On March 22, 2023, the National Labor Relations Board (NLRB) General Counsel, Jennifer Abruzzo, issued a memorandum to all Field Offices, providing guidance on the NLRB’s February 2023 decision in McLaren Macomb, NLRB No. 58. That decision found that employers violate the National Labor Relations Act (NLRA) when they offer employees severance agreements that require employees to broadly waive their rights under the NLRA.

Specifically, the Board held that where a severance agreement unlawfully conditions receipt of severance benefits on the forfeiture of statutory rights, the mere offer of the agreement violates Section 8(a)(1) of the NLRA because it has a reasonable tendency to deter the prospective exercise of those rights.

The severance agreement at issue in the McLaren Macomb case contained broad non-disparagement and confidentiality clauses that:

  1. Restricted employees from making statements that could disparage or harm the image of the employer and its officers, directors, employees, and agents, and;
  2. Prohibited employees from disclosing the terms of the agreement to anyone, except for a spouse or professional advisor, unless compelled to do so.

The Board determined that the provisions were unlawful because they restricted employees from engaging in activity protected by the NLRA.
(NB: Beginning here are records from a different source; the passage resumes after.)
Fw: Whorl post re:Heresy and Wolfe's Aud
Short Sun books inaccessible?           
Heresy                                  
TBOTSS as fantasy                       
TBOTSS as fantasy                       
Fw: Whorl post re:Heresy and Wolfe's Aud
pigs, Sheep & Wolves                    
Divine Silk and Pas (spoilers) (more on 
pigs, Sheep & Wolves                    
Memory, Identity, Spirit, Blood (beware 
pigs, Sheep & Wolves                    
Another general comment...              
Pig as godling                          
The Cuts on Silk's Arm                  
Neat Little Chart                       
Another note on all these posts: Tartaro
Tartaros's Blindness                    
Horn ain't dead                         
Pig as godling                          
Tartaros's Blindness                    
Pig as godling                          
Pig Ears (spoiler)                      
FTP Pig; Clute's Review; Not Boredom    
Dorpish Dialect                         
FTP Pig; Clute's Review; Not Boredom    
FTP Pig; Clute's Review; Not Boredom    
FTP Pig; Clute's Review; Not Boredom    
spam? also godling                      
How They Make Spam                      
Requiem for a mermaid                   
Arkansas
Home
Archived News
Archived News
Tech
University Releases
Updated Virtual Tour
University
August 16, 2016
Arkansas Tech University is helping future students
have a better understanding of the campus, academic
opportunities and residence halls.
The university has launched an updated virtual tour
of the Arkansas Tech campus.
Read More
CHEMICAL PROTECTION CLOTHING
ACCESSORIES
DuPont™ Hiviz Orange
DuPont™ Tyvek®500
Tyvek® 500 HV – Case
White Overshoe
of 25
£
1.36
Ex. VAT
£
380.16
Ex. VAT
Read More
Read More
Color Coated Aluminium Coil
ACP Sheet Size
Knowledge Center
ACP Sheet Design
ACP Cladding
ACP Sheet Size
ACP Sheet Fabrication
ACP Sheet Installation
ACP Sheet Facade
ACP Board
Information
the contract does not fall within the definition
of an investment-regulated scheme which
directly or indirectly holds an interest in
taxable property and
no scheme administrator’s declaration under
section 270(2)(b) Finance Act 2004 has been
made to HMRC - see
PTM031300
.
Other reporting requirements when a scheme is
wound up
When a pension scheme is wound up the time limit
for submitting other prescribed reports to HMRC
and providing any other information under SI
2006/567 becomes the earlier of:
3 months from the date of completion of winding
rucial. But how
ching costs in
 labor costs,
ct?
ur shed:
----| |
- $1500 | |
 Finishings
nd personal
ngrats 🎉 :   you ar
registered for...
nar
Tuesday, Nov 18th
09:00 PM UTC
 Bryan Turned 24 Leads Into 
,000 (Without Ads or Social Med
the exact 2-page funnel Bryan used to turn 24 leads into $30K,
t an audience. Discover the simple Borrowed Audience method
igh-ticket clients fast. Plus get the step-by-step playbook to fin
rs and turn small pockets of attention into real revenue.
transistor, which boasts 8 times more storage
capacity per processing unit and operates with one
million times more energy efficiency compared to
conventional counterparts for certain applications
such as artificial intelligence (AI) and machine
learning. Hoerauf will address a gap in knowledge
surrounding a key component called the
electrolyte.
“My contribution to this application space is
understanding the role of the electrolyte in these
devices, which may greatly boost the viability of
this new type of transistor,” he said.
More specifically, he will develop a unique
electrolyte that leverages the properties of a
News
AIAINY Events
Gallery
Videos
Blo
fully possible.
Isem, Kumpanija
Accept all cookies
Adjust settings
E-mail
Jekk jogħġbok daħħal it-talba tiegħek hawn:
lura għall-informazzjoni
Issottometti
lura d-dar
The General Counsel’s March 22 memo provides further guidance on the scope and application of the decision, including:

  • Severance agreements are not banned and can lawfully contain releases that waive only the employee’s right to pursue employment claims that arise as of the date of the agreement. However, “the future rights of employees as well as the rights of the public may not be waived in a way that precludes future exercise of section 7 rights, including engaging in protected concerted activities and accessing the Agency.”
  • Whether the employee actually signs the severance agreement is irrelevant for purposes of finding a violation of the NLRA since the offer itself coerces or deters employees by conditioning severance benefits on the overbroad release.
  • The Board decision is to be applied retroactively.
  • An unlawful proffer of a severance agreement may be subject to the six-month statute of limitation language under Section 10(b) of the NLRA; but maintaining and/or enforcing a previously-entered severance agreement with unlawful provisions that restrict the exercise of Section 7 rights continues to be a violation and a charge alleging such beyond the six-month statute of limitations would not time-barred.

In light of the decision and guidance, employers should review their existing severance agreements and any nondisparagement and confidentiality provisions in other agreements to determine if modifications are necessary to stay compliant with the law.